Les pères de familles aux revenus limités sont désemparés et ne savent plus où donner la tête à cause des prix affichés en ce début du ramadhan, des prix qui ont pratiquement doublés hormis quelques produits qui n’attirent plus les ménagères. La mercuriale est en folie dans certains marchés de la ville à l’image de Souk El Hattab, où le prix de la pomme de terre est resté en l’état, ne dépassant pas les 70 dinars. Certains clients sont étonnés devant cette flambée des prix et nombreux sont ceux qui sont obligés de rebrousser chemins, les couffins vides et mécontents.
Petites bourses, s’abstenir !
En effet, les prix de certains produits ont connu une hausse, dont la banane qui a vu son prix doubler pour être plafonné à 750 dinars, alors qu’il y a une dizaine de jours, son prix ne dépassait pas les 360 dinars, la fraise est à 500 dinars le kilo, mais personne ne l’achète. Idem pour l’orange, dont le prix ne dépassait pas les 220 dinars, aujourd’hui il varie entre 350 et 400 le kilo, même l’orange de petit calibre spéciale jus qui était cédée à 120 dinars n’a pas été épargnée par la hausse pour atteindre les 200 dinars.
Les familles aux rentes limitées sont saignées à blanc et ne cessent de se demander les raisons de ces prix qui augmentent à chaque mois du ramadhan. Les raisons sont multiples, dont les spéculateurs qui gardent toujours leur capacité de jouer sur les prix, et également l’indisponibilité du réduit qui obéit à la loi de l’offre et la demande. L’oignon vert qui coûtait la semaine dernière 100 dinars les 3 kg, a vu son prix augmenter pour atteindre les 40 dinars le kilo ; ce qui est d’ailleurs le cas pour la carotte, dont le prix a doublé pour atteindre les 100 le kilo. La datte, un produit national prisé par les citoyens, passe de 400 à 700 dinars, ces derniers n’auront que leurs yeux pour l’admirer de loin.

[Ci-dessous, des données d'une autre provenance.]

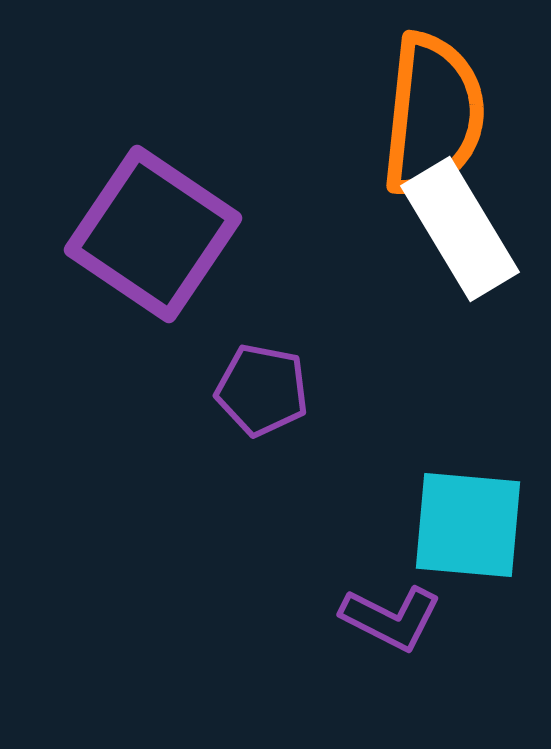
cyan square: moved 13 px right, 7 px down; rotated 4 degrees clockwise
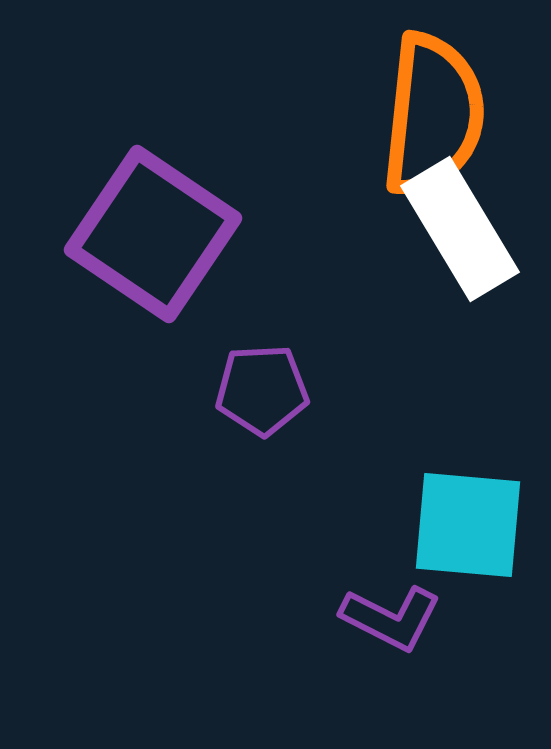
purple pentagon: rotated 14 degrees counterclockwise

La viande à 1200 dinars, ‘’makanech’’
Au niveau du marché El Hattab, un fait attire les passants, celui du nombre de vendeurs de sachets à la criée qui dépasse celui des clients annabis qui continuent à acheter de la viande, ce produit de luxe si désiré, à 2600 dinars le kilo. Ces derniers se rabattent ainsi sur le poulet, dont le kilo est cédé à 470 dinars, et là, il y a des prémices qui prédisent que la viande blanche augmentera également les prochains jours, vu sa rareté sur les étalages et ceci est un indice révélateur et un indicateur d’une probable prochaine hausse.
Au niveau du souk de proximité de l’Avant-port, des produits de mauvaise qualité sont exposés, et les citoyens ne semblent pas intéressés par ces produits. Quant aux fruits et légumes, ils ne sont pas concurrentiels, à titre d’exemple, la pomme de terre à 75 dinars, la pomme à 500 dinars mais de petit calibre, mais point de viande à 1.200 dinars comme ça a été annoncé. Ailleurs, dans d’autres marchés, ces mêmes produits sont cédés à moindres prix qui défient toute concurrence et d’une meilleur qualité, ce qui a poussé les citoyens à fuir ces marchés de proximité.
Au centre-ville, ce sont de longues files que se forment au niveau de n’importe commerce, dont les zlabia, les feuilles de brik, les pâtisseries, les boulangeries et la liste des commerces qui sont pris d’assaut est longue. Les citoyens espèrent que cette hausse des prix est temporaire et que ces derniers se stabiliseront au fil des jours. Mais entre-temps, les ménages sont saignés à blanc et les commerçants indélicats profitent de ce mois sacré du ramadhan pour se remplir les poches au détriment de ces pauvres citoyens.